India under Prime Minister Modi has been a huge investor in infrastructure, but there seems to be another side to it that involves weird security and data collection infrastructure.  It was most noticeable in the new international terminal at Delhi.  There had always been a passport and boarding pass check by the military before you could enter the terminal, so that’s not news.  There had often been up to three or four different security screenings before you got on the plane, especially domestically, so that’s pretty old hat as well.

What’s new is the photo technology.  Entering the terminal as the solider looked at my passport, usually he would have been looking at me.  Not this time, I noticed he was looking over my shoulder.  There was a five-foot told obelisk of sorts with an enlarged image of my picture and passport to verify that it was one and the same.

In this ultra-modern facility, there was supposedly free internet, but when you tried to get on, bizarrely, you were sent to queue up at a kiosk to get a coupon with your ID.  Why?  To access the internet in the Air India lounge, they had to take your passport and make a copy as well.  When checking in at the YMCA Tourist Hostel at the counter they had to copy your passport as usual, but they also had to take a picture.  When I checked in after returning from Katmandu, they didn’t care about my passport, but they made me come back to the checkout counter to take my picture again.  There’s no way this is random.  These photos are being collected by the state.

Going through the “real” security was a timely and chaotic process.  Even in this new facility manned by the military, the scanner was old school and separated men from women.  A passenger had to be screened again before going through, and then collect a bunch of small plastic boxes in order to disgorge all electronics.  There was no automatic recovery for the bins, so they were constantly running out.  It was all as if it was an afterthought and not real security at all.  One soldier handed a large plastic water bottle back to a woman behind me after screening.  The soldiers let me go back without screening to look for something I thought I had left behind in the chaos.  The takeaway from all of this modernization in the Delhi airport was clear:  for some reason data and photo collection had become the priority, not security.  How about that for a headscratcher?

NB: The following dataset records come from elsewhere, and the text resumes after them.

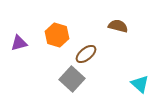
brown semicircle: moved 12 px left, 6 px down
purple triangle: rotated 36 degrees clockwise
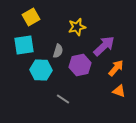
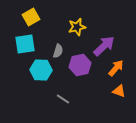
cyan square: moved 1 px right, 1 px up
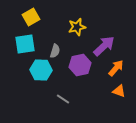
gray semicircle: moved 3 px left
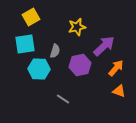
cyan hexagon: moved 2 px left, 1 px up
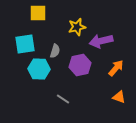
yellow square: moved 7 px right, 4 px up; rotated 30 degrees clockwise
purple arrow: moved 3 px left, 5 px up; rotated 150 degrees counterclockwise
orange triangle: moved 6 px down
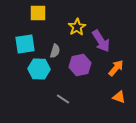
yellow star: rotated 18 degrees counterclockwise
purple arrow: rotated 110 degrees counterclockwise
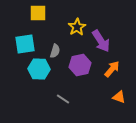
orange arrow: moved 4 px left, 1 px down
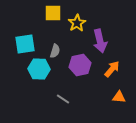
yellow square: moved 15 px right
yellow star: moved 4 px up
purple arrow: moved 1 px left; rotated 20 degrees clockwise
orange triangle: rotated 16 degrees counterclockwise
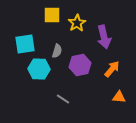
yellow square: moved 1 px left, 2 px down
purple arrow: moved 4 px right, 4 px up
gray semicircle: moved 2 px right
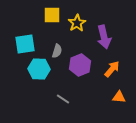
purple hexagon: rotated 10 degrees counterclockwise
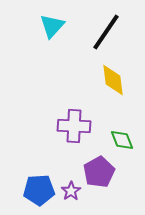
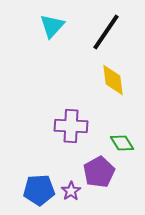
purple cross: moved 3 px left
green diamond: moved 3 px down; rotated 10 degrees counterclockwise
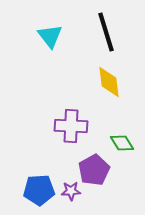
cyan triangle: moved 2 px left, 10 px down; rotated 20 degrees counterclockwise
black line: rotated 51 degrees counterclockwise
yellow diamond: moved 4 px left, 2 px down
purple pentagon: moved 5 px left, 2 px up
purple star: rotated 30 degrees clockwise
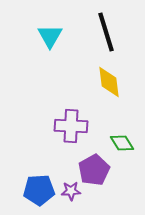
cyan triangle: rotated 8 degrees clockwise
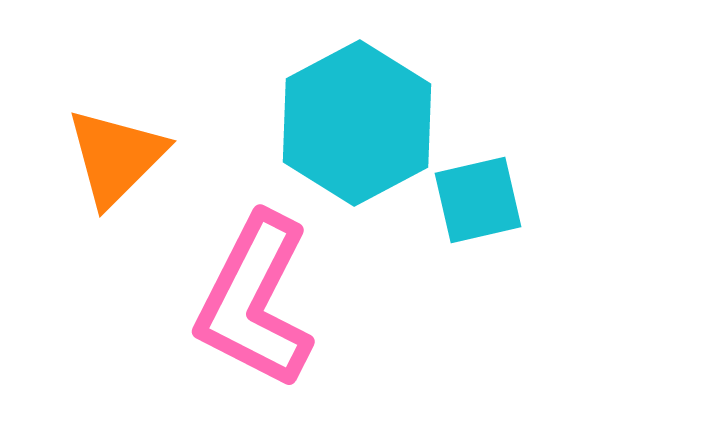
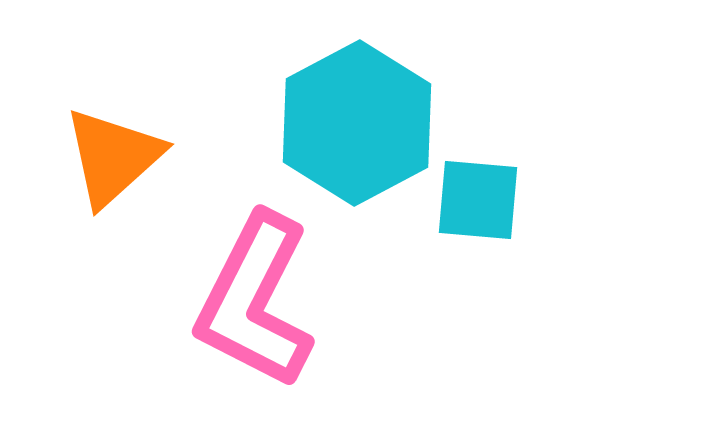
orange triangle: moved 3 px left; rotated 3 degrees clockwise
cyan square: rotated 18 degrees clockwise
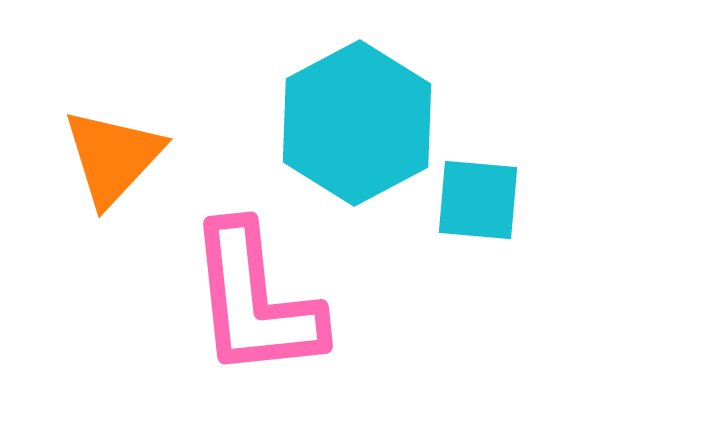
orange triangle: rotated 5 degrees counterclockwise
pink L-shape: rotated 33 degrees counterclockwise
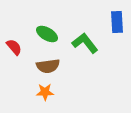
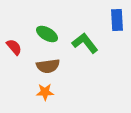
blue rectangle: moved 2 px up
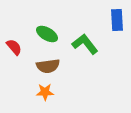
green L-shape: moved 1 px down
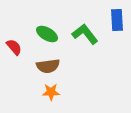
green L-shape: moved 10 px up
orange star: moved 6 px right
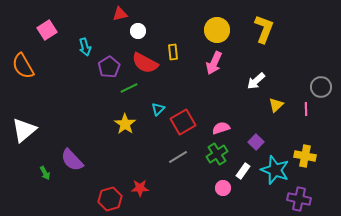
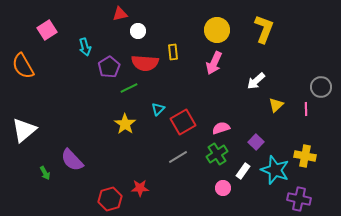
red semicircle: rotated 24 degrees counterclockwise
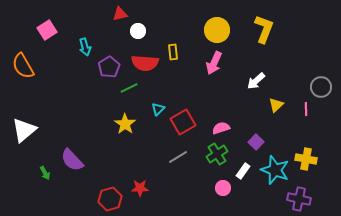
yellow cross: moved 1 px right, 3 px down
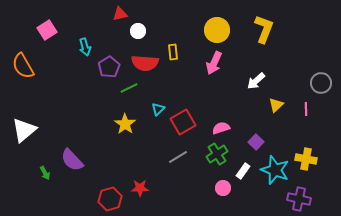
gray circle: moved 4 px up
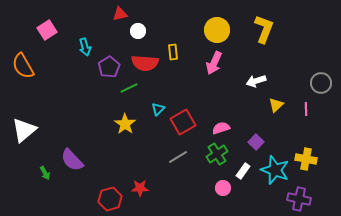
white arrow: rotated 24 degrees clockwise
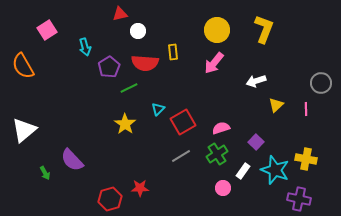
pink arrow: rotated 15 degrees clockwise
gray line: moved 3 px right, 1 px up
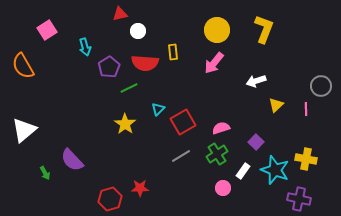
gray circle: moved 3 px down
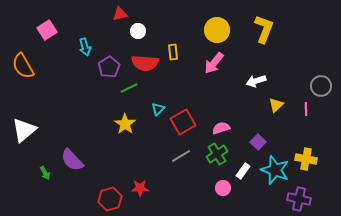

Who knows?   The smog and pollution in Delhi are no joking matter.  One of our team had asthma and wore a mask the whole time.  Once I saw the moon.  Another day, I saw the sky for a bit.  Taking a couple of taxis to meetings, I have to admit that despite the horrendous, anarchistic traffic, some parts of the city were beautiful with flowers planted and blooming everywhere.  I’ve often kidded Dharmendra Kumar, ACORN India’s Delhi director, who claims that Delhi is a city of parks, when I have visited in other seasons in the heat and dust, but I started to believe this visit that he might be right, and I am surely wrong at least in parts of this megalopolis.  Crossing the river into East Delhi is still a horror of sights and smells, though.

India is so important to the global future that it’s worth a visit and a lot of worry these days.